→ REQUIREMENT A
Answer these questions about the book talk page below:
(i) In what year did the group of Korean farmers and their children gather to watch the film?
(ii) Which press published the book?
(iii) How did the event take place?

Friday, September 16th, 2022 Cine-Mobility: Twentieth-Century Transformations in Korea’s Film and Transportation

DateTimeLocation
Friday, September 16, 202210:00AM - 11:30AMOnline Event, This event took place virtually via Zoom.

Description

BOOK TALK

 

Cine-Mobility: Twentieth-Century Transformations in Korea’s Film and Transportation (Harvard University Press, 2022)  

 

In 1916, a group of Korean farmers and their children gathered to watch a film depicting the enthronement of the Japanese emperor. For this screening, a unit of the colonial government’s news agency brought a projector and generator by train to their remote rural town. Before the formation of commercial moviegoing culture for colonial audiences in rural Korean towns, many films were sent to such towns and villages as propaganda. The colonial authorities, as well as later South Korean postcolonial state authorities, saw film as the most effective medium for disseminating their political messages.

→ SUPPLIED DATA
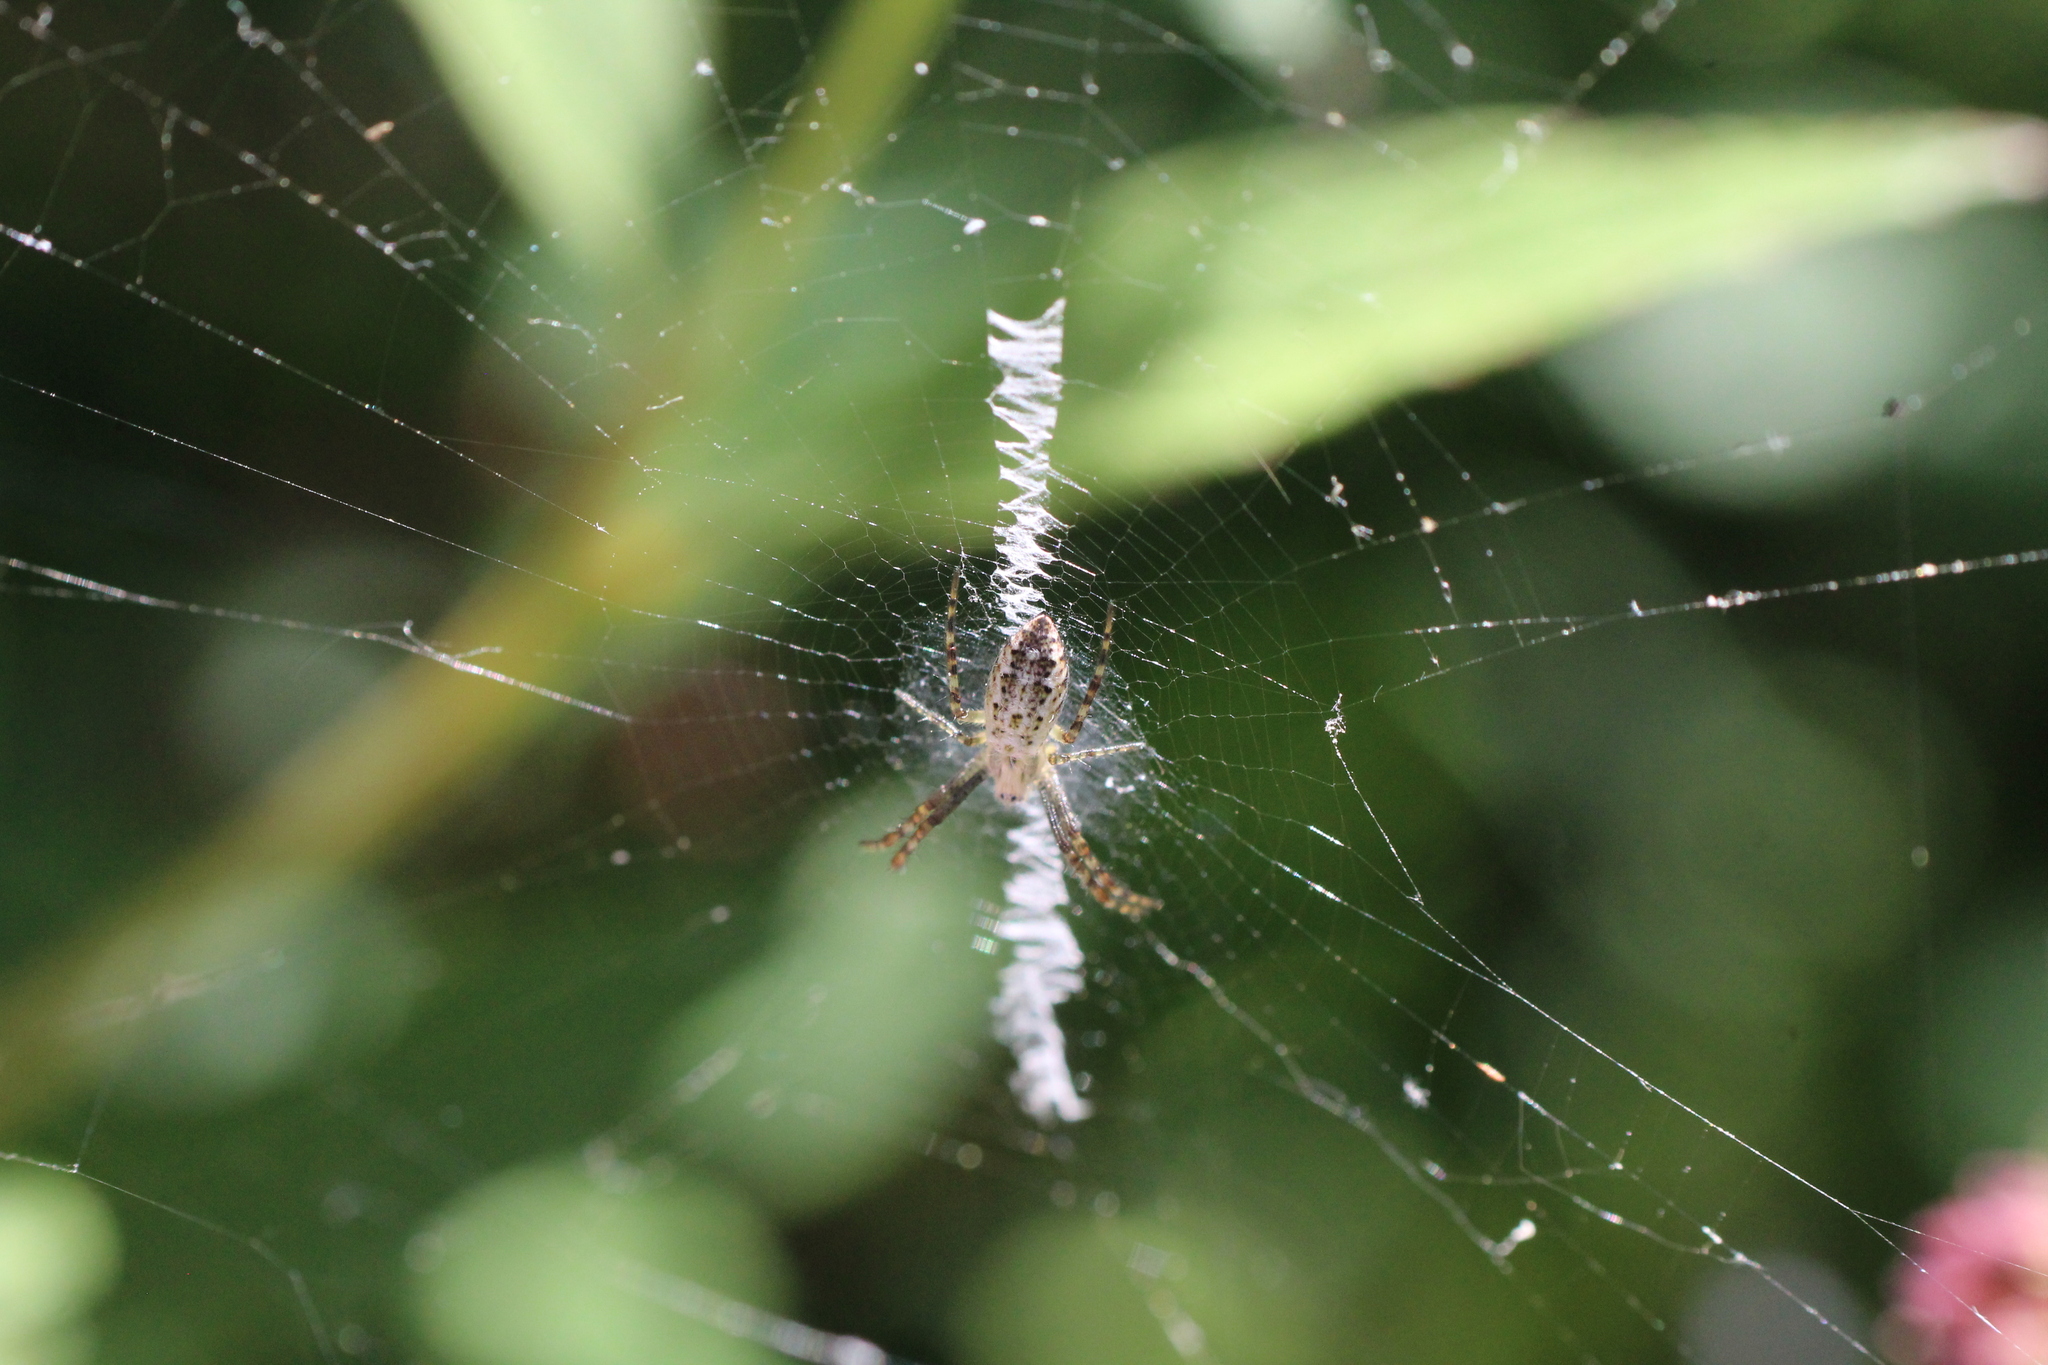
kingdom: Animalia
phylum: Arthropoda
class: Arachnida
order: Araneae
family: Araneidae
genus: Argiope
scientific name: Argiope bruennichi
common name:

→ REQUIREMENT B
Output the lines of the listing above as a JSON list of strings, one string per line. Omit blank lines and the pictures.

→ ANSWER A
(i) 1916
(ii) Harvard University Press
(iii) Virtually, via Zoom

→ ANSWER B
[
  "kingdom: Animalia",
  "phylum: Arthropoda",
  "class: Arachnida",
  "order: Araneae",
  "family: Araneidae",
  "genus: Argiope",
  "scientific name: Argiope bruennichi",
  "common name:"
]